[Reading text]:
--------------------------------

Publications

Selected first-author publications

Algorithms · 2025

Variance Preserving Spectral Subsampling

Gamma-ray spectra provide a highly informative data stream in nuclear safeguards, communicating the isotopic composition of an assayed sample without destroying the sample itself. To justify the use of a particular gamma detector, sensitivity studies are often required. This involves partitioning a spectrum until an isotope is barely—but still significantly—identifiable. To aid in performing these so-called "limit of detection" studies, this work evaluates common partitioning techniques, highlights critical shortcomings of several common methods, and justifies the most defensible approach.

Parent spectrum and sparse region counts
A parent gamma-ray spectrum (left) alongside a visualization of the counts by channel in a sparse, flat region (right). This region is well-controlled, and offers a principled way to assess variance preservation when subsampling spectra.

Quality and Reliability Engineering International · 2024

A Non-Approximate Method for Generating G-Optimal RSM Designs

Optimal experimental designs are a powerful inference tool, allowing researchers to "design for the experiment" rather than "experiment for the design." Kristine Smith introduced the concept of optimal experimental designs in 1918, analytically deriving designs that minimize worst-case scenario prediction variance under a first-order linear model. These designs would become known G-optimal designs. By fusing several sophisticated computational tools into a single unified workflow, this work presents the first non-approximate solution to the problem posed by Kristine Smith way back in 1918.

--------------------------------

[Listed records]:

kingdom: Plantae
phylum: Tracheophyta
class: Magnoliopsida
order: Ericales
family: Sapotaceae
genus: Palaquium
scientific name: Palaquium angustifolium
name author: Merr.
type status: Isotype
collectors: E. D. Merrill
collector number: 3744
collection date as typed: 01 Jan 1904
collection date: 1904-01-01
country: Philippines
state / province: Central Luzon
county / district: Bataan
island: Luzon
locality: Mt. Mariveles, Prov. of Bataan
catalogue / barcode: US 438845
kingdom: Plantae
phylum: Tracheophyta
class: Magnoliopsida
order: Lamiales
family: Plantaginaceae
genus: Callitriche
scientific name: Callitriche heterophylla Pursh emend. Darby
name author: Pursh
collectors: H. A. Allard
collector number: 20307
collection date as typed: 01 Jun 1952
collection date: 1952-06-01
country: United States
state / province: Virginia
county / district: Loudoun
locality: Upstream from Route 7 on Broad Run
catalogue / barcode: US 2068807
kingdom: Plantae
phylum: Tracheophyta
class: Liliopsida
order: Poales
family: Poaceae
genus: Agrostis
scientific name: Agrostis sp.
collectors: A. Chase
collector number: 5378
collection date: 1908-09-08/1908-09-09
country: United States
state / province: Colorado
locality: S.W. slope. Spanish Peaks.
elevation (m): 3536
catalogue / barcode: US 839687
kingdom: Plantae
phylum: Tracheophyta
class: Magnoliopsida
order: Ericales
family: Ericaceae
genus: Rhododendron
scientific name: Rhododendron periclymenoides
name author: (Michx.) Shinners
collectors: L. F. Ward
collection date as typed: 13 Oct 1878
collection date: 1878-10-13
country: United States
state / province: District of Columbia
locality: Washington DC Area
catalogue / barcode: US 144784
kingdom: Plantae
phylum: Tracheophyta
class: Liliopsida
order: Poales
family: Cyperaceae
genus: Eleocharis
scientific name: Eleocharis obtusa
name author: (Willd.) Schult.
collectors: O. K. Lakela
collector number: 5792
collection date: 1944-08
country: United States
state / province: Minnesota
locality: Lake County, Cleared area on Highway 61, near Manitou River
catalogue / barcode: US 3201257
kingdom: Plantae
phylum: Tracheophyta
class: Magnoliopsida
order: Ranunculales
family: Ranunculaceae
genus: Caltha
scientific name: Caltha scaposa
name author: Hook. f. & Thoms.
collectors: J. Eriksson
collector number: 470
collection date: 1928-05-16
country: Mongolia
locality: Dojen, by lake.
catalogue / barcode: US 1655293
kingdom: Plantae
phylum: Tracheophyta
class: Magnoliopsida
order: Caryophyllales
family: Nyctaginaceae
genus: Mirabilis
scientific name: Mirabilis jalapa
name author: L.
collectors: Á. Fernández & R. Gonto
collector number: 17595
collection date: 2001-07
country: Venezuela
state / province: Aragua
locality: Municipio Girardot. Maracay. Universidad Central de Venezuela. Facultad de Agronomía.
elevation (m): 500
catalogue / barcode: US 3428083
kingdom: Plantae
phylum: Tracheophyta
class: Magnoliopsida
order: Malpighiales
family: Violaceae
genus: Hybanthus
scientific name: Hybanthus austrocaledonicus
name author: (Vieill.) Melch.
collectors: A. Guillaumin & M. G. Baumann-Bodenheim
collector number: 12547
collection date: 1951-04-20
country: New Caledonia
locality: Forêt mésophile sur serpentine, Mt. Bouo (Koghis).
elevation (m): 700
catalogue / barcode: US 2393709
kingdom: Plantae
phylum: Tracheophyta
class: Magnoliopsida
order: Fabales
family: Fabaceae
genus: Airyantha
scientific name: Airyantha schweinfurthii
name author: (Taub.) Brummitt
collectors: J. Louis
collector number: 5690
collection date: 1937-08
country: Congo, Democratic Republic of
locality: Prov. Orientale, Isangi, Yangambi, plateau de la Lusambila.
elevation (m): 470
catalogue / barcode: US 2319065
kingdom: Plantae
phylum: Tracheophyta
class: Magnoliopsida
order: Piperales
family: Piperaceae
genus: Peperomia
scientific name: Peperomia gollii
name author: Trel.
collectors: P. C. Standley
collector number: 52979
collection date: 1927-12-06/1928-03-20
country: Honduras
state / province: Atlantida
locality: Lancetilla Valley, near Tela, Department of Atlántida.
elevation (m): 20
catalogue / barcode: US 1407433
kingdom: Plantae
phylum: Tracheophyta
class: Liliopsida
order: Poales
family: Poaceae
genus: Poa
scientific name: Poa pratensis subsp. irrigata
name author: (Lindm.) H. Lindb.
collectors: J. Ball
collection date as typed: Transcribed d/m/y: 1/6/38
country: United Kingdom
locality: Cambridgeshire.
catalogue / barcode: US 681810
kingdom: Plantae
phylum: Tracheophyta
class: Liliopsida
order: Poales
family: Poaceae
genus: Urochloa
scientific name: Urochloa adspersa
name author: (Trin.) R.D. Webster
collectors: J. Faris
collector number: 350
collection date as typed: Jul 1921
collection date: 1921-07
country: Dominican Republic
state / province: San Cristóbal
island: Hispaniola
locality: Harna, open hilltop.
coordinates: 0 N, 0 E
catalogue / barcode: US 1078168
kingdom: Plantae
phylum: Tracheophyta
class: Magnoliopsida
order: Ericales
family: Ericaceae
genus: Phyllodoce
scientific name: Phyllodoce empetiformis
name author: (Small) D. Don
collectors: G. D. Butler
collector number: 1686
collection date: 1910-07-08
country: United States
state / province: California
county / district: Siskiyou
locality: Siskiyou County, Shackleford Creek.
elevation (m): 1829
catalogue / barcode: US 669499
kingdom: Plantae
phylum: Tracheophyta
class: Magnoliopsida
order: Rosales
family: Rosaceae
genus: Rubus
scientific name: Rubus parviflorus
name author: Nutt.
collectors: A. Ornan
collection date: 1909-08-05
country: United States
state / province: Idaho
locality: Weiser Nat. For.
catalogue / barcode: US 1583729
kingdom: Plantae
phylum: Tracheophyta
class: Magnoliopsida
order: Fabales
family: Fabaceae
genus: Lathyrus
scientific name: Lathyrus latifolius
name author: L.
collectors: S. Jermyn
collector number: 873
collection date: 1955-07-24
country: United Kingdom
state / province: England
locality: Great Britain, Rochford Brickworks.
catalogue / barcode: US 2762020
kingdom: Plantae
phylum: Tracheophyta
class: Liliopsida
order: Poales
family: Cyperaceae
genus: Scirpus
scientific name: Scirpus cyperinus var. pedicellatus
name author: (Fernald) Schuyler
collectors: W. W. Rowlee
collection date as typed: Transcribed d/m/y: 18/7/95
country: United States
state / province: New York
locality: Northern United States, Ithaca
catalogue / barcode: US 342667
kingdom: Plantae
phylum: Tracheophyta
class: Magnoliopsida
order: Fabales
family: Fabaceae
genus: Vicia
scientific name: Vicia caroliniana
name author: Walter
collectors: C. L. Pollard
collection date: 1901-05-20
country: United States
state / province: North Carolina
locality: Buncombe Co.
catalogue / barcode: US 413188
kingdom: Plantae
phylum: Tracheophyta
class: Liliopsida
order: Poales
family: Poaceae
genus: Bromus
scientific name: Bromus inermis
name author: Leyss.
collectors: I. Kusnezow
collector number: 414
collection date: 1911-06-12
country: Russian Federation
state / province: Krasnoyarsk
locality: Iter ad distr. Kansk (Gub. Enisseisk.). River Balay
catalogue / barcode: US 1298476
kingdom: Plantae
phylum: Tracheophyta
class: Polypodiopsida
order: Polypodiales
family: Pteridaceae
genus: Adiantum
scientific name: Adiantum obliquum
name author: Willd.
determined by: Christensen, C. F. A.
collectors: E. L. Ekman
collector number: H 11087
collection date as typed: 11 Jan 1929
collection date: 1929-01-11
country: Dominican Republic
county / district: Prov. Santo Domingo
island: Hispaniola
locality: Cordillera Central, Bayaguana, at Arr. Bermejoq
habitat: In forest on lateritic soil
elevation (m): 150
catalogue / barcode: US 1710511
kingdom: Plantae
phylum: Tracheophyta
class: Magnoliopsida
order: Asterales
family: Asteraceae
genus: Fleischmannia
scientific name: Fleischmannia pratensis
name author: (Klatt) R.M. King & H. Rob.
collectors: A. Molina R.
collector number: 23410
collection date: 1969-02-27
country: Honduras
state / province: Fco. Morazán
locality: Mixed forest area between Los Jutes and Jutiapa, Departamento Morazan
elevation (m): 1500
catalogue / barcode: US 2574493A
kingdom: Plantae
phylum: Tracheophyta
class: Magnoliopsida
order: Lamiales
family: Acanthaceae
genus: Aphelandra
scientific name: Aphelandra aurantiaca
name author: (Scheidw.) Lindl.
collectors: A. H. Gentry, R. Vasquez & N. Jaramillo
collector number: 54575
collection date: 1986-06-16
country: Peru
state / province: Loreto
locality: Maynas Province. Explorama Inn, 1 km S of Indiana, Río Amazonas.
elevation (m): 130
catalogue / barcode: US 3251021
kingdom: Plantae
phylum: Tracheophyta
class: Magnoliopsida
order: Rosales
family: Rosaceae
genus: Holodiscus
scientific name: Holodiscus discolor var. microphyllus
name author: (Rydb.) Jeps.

--------------------------------

[List of tasks]:
**a)** According to the publications page, in what year did Kristine Smith introduce the concept of optimal experimental designs?
**b)** Duplicate the passage of the publications page starting with "Parent spectrum and" and going on through "when subsampling spectra.".
The entries have no connection to the publications page.

[Results for each task]:
**a)** 1918

**b)**
Parent spectrum and sparse region counts
A parent gamma-ray spectrum (left) alongside a visualization of the counts by channel in a sparse, flat region (right). This region is well-controlled, and offers a principled way to assess variance preservation when subsampling spectra.